What do all of these research projects have in common? The need to work with hundreds of thousands of data points related to a historical-language text in a systematic fashion. It is these (computational) strategies, approaches, and methods that I want to share with my ISAW colleagues, helping our research community build the skills necessary to design similar projects in their research areas and with attention to the wide range of historical-language studies here. This is what “Teaching Text Analysis for Historical Language Research” can contribute to the ISAW curriculum.

Here are some of the key questions organizing the course: 

  • When presented with a lot of textual data—think thousands, if not millions, of words—how do we organize such a collection? how do we sift through its contents rapidly and efficiently?

  • How do we extract the information we want?

  • How do we format what we find so that it can be further classified, clustered, visualized, and so on? 

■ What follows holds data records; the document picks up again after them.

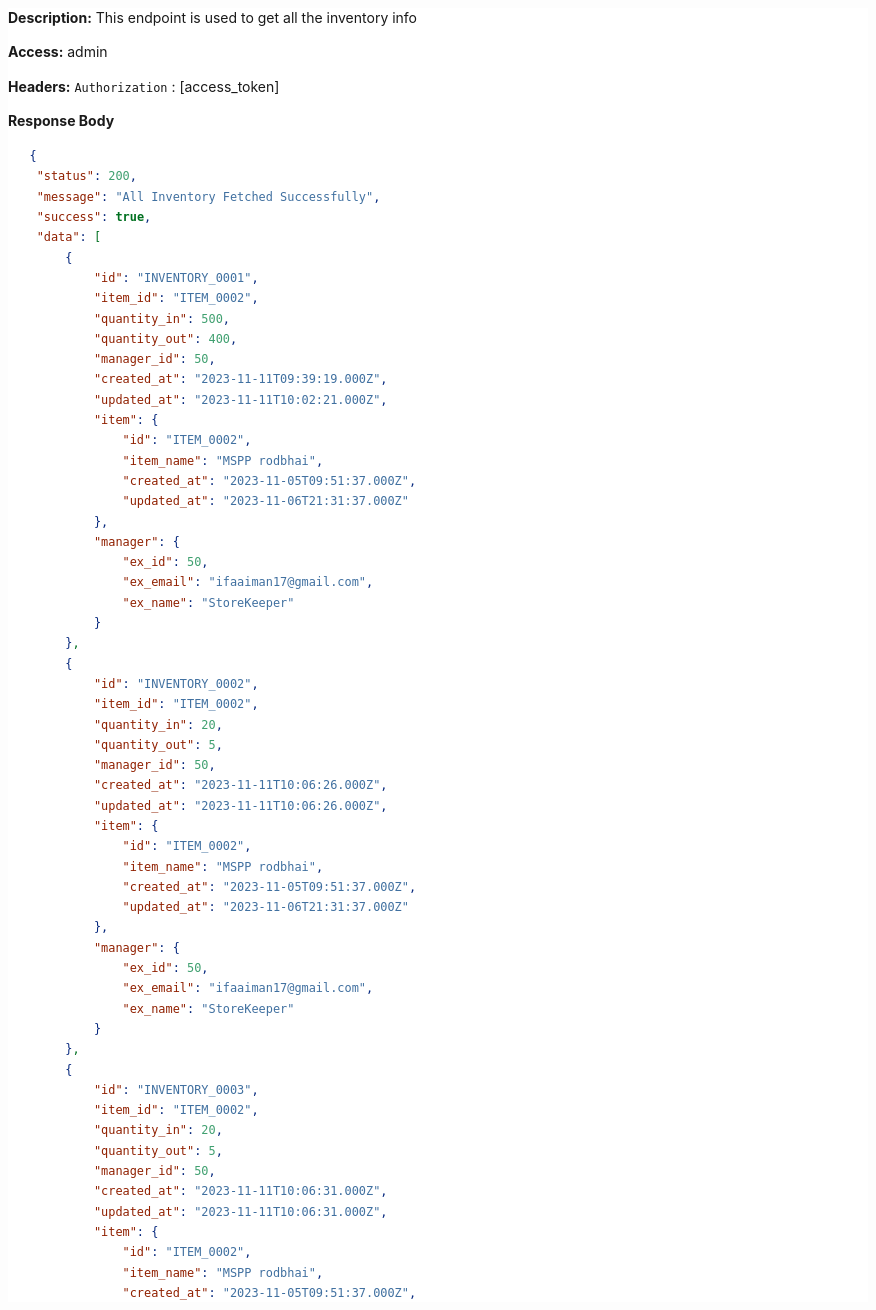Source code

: **Description:** This endpoint is used to get all the inventory info

**Access:** admin

**Headers:** `Authorization` : [access_token]


**Response Body**
```json
   {
    "status": 200,
    "message": "All Inventory Fetched Successfully",
    "success": true,
    "data": [
        {
            "id": "INVENTORY_0001",
            "item_id": "ITEM_0002",
            "quantity_in": 500,
            "quantity_out": 400,
            "manager_id": 50,
            "created_at": "2023-11-11T09:39:19.000Z",
            "updated_at": "2023-11-11T10:02:21.000Z",
            "item": {
                "id": "ITEM_0002",
                "item_name": "MSPP rodbhai",
                "created_at": "2023-11-05T09:51:37.000Z",
                "updated_at": "2023-11-06T21:31:37.000Z"
            },
            "manager": {
                "ex_id": 50,
                "ex_email": "ifaaiman17@gmail.com",
                "ex_name": "StoreKeeper"
            }
        },
        {
            "id": "INVENTORY_0002",
            "item_id": "ITEM_0002",
            "quantity_in": 20,
            "quantity_out": 5,
            "manager_id": 50,
            "created_at": "2023-11-11T10:06:26.000Z",
            "updated_at": "2023-11-11T10:06:26.000Z",
            "item": {
                "id": "ITEM_0002",
                "item_name": "MSPP rodbhai",
                "created_at": "2023-11-05T09:51:37.000Z",
                "updated_at": "2023-11-06T21:31:37.000Z"
            },
            "manager": {
                "ex_id": 50,
                "ex_email": "ifaaiman17@gmail.com",
                "ex_name": "StoreKeeper"
            }
        },
        {
            "id": "INVENTORY_0003",
            "item_id": "ITEM_0002",
            "quantity_in": 20,
            "quantity_out": 5,
            "manager_id": 50,
            "created_at": "2023-11-11T10:06:31.000Z",
            "updated_at": "2023-11-11T10:06:31.000Z",
            "item": {
                "id": "ITEM_0002",
                "item_name": "MSPP rodbhai",
                "created_at": "2023-11-05T09:51:37.000Z",
```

With this course students—not to mention research scholars, associates, and faculty—will get an introduction to the methods most relevant for ancient world study from text analysis, corpus linguistics, natural language processing, information retrieval, among others, learning think in terms of the core tasks of computational text work.

The five tasks that we will cover in detail in this course are: text classification, text clustering, sequence labeling (e.g., given a sentence, being able to label each word in the sentence with a POS label), entity extraction (e.g., given a sentence, being able to identify all of the named people or geographic locations), and text visualization. In addition, we will start the course with some basics of text data management—when you start working with hundreds or thousands of text files for your research, any task you want to undertake will made that much easier with attention to file structure, data format, and so on.

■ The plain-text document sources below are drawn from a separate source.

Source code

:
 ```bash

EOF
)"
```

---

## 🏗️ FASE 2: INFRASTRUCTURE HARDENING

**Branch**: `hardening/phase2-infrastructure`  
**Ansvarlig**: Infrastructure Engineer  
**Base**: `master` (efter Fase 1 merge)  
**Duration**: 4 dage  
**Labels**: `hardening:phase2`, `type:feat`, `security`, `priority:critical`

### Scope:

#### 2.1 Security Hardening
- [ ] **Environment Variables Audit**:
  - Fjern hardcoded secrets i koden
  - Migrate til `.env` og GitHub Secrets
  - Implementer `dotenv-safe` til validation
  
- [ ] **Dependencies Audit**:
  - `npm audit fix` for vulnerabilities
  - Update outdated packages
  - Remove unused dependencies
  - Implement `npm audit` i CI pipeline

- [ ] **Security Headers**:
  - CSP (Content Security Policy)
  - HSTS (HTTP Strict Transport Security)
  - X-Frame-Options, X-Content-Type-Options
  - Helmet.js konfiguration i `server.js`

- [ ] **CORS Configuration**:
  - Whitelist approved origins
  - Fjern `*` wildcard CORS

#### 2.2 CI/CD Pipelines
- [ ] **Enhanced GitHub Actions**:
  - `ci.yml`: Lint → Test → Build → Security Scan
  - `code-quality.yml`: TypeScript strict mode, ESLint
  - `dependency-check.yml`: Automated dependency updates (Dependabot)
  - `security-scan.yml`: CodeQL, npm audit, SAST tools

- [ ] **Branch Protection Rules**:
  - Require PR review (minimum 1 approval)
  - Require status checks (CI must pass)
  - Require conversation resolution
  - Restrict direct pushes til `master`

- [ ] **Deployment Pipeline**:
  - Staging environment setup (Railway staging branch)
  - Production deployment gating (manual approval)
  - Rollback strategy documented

Perhaps the most exciting part of designing this course is the way it expands the curricular offerings at ISAW. The Digital Humanities intro course has become a cornerstone of the graduate curriculum here. I have co-taught this course with Sebastian Heath, Tom Elliott, and David Ratzan, specifically teaching the text analysis weeks on the syllabus. Yet language work is such a core part of ancient world study that it deserves an entire semester, a timeframe in which I can provide deeper training in the methods and give participants time to develop the kinds of new research questions these methods enable. 

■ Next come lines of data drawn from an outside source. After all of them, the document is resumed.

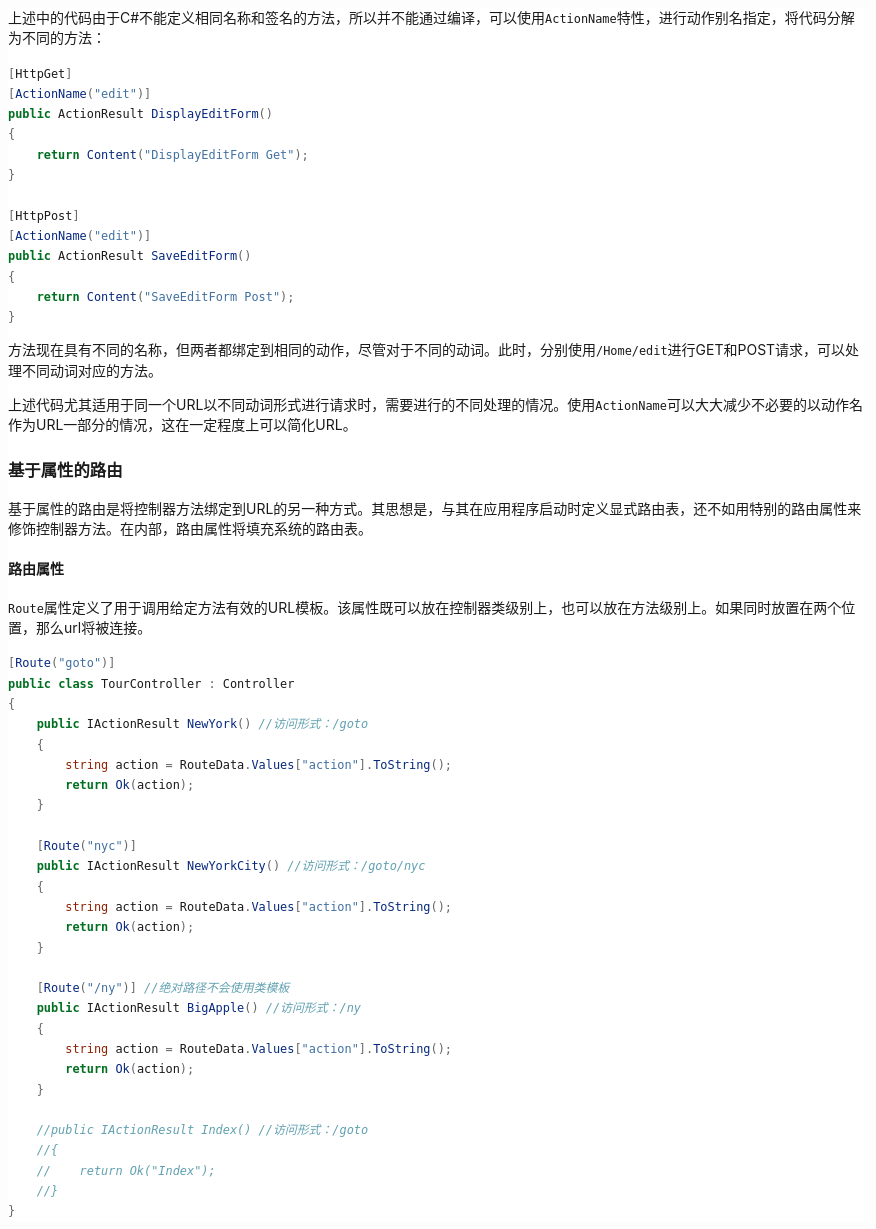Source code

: 上述中的代码由于C#不能定义相同名称和签名的方法，所以并不能通过编译，可以使用`ActionName`特性，进行动作别名指定，将代码分解为不同的方法：

```c#
[HttpGet]
[ActionName("edit")]
public ActionResult DisplayEditForm()
{
    return Content("DisplayEditForm Get");
}

[HttpPost]
[ActionName("edit")]
public ActionResult SaveEditForm()
{
    return Content("SaveEditForm Post");
}
```

方法现在具有不同的名称，但两者都绑定到相同的动作，尽管对于不同的动词。此时，分别使用`/Home/edit`进行GET和POST请求，可以处理不同动词对应的方法。

上述代码尤其适用于同一个URL以不同动词形式进行请求时，需要进行的不同处理的情况。使用`ActionName`可以大大减少不必要的以动作名作为URL一部分的情况，这在一定程度上可以简化URL。

### 基于属性的路由

基于属性的路由是将控制器方法绑定到URL的另一种方式。其思想是，与其在应用程序启动时定义显式路由表，还不如用特别的路由属性来修饰控制器方法。在内部，路由属性将填充系统的路由表。

#### 路由属性

`Route`属性定义了用于调用给定方法有效的URL模板。该属性既可以放在控制器类级别上，也可以放在方法级别上。如果同时放置在两个位置，那么url将被连接。

```c#
[Route("goto")]
public class TourController : Controller
{
    public IActionResult NewYork() //访问形式：/goto
    {
        string action = RouteData.Values["action"].ToString();
        return Ok(action);
    }

    [Route("nyc")]
    public IActionResult NewYorkCity() //访问形式：/goto/nyc
    {
        string action = RouteData.Values["action"].ToString();
        return Ok(action);
    }

    [Route("/ny")] //绝对路径不会使用类模板
    public IActionResult BigApple() //访问形式：/ny
    {
        string action = RouteData.Values["action"].ToString();
        return Ok(action);
    }

    //public IActionResult Index() //访问形式：/goto
    //{
    //    return Ok("Index");
    //}
}
```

Ted Underwood speaks in his book Distant Horizons of a “missing curricular foundation” that serves as an practical impediment to the widespread adoption of large-scale text analysis in the literary studies: “If we literary scholars also want to make a home for large-scale quantitative research in our departments, we will need to create a curricular path for it” (163). Mutatis mutandis, ancient world scholars. The alternative is what Adam Crymble has dubbed the “invisible college,” i.e. the patchwork of tutorials, workshops, and other “self-learning resources” that can introduce students to methods helpful for their research but not necessarily in a systematic way helpful for their careers. Expanding the DH curriculum at ISAW provides a foundation where cutting-edge methods can be productively applied to our disciplinary strengths—expanding the range of research questions that can be asked and the scale at which they can be pursued. ISAW has long offered this kind of curricular continuation for DH topics largely in archaeology and material culture (e.g. “Data Modelling and Querying”, “QGIS for Archaeologists and Historians”, “3D Modelling and Related Technologies”). With “Text Analysis for Historical Language Text,” we expand our beyond-the-intro offerings into philology and other text-focused areas of ancient world study.